Spiegel v. KLRU Endowment Fund, 228 S.W.3d 237 (Tex. App.—Austin 2007, pet. denied).

Other Estate Planning Matters

Mediated Settlement Agreement


While Husband and Wife were in the process of divorcing, they entered into a mediated settlement agreement which allocated community property, accounts, life insurance, and other property. One day before the hearing to finalize the divorce was to occur, Wife died. The trial court held that the agreement was enforceable even though it was never incorporated into a valid divorce decree. Husband appealed.

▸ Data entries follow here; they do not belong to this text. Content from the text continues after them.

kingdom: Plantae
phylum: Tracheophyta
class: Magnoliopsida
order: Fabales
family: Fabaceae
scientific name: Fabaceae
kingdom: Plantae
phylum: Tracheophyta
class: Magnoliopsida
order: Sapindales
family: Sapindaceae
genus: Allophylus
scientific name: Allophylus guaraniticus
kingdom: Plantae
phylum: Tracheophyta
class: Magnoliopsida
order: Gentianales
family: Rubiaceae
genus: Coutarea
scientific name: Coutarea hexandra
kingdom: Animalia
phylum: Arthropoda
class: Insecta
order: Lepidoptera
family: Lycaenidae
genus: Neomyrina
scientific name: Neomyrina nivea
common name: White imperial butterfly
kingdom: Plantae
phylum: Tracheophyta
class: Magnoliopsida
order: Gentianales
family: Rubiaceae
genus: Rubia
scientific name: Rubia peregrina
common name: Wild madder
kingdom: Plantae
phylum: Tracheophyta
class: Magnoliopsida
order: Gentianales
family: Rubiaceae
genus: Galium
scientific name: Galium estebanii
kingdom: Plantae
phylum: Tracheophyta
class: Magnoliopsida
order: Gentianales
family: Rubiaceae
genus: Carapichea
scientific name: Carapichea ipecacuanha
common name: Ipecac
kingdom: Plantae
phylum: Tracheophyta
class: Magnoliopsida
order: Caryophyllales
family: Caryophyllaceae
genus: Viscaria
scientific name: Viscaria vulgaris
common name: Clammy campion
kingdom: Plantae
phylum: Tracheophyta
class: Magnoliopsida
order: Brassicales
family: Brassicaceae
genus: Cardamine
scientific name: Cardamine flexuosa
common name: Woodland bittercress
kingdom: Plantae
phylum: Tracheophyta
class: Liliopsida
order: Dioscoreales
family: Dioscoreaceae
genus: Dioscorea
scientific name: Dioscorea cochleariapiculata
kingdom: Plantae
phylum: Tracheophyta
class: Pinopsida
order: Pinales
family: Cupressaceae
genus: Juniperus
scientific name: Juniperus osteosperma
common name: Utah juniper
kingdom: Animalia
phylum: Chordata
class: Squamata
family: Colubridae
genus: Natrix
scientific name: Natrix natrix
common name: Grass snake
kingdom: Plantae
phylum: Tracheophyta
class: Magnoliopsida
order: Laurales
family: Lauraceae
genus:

The appellate court affirmed. The court recognized that this issue was one of first impression in Texas. The court held that the agreement was “enforceable on the plain language of the statute and the public policy underlying it, as well as the parties’ intent as expressed in the language of the agreement.” Spiegel at 241.

Accordingly, the court determined that the agreement was sufficient to revoke the beneficiary designations in Husband’s favor with respect to nonprobate assets in Wife’s estate such as life insurance and retirement plans. The court rejected Husband’s claim that the trial court lacked jurisdiction over nonprobate assets and that the mediated settlement agreement did not extend to beneficial interests. Recognizing a split of authority, the court held that the better view was that the allocation of nonprobate assets to one spouse as that spouse’s separate property acts to revoke a beneficiary designation of the asset in favor of the other spouse because people who are divorcing intend to revoke beneficiary designations in favor of the soon-to-be ex-spouse unless there is express language to the contrary.

Moral: Individuals entering to agreements to settle property matters in a divorce action should include a clear provision addressing what is to happen if one or both parties dies in-between the date the agreement is signed and the divorce is final.





Testatrix’s will devised “our homestead” to Husband. However, upon Testatrix’s death, they did not have a mutual homestead as they were in the process of divorcing. Husband lived in a separate residence which he had already established as his tax homestead. In addition, Husband had agreed in a mediated settlement agreement that Testatrix would keep their former home as her separate property. Accordingly, the trial court held that the devise adeemed and Husband appealed.

The appellate court affirmed. The court focused on the exact terms of the devise which did not specify a precise parcel of property. Instead, it used the term “our homestead” and it was clear that they did not have a mutual homestead at the time of her death. Husband had abandoned the property prior to Testatrix’s death. Accordingly, this devise adeemed.

Moral: A person should immediately revise the person’s will upon filing for divorce and remove provisions in favor of the soon-to-be ex-spouse to avoid issues such as those raised in this case.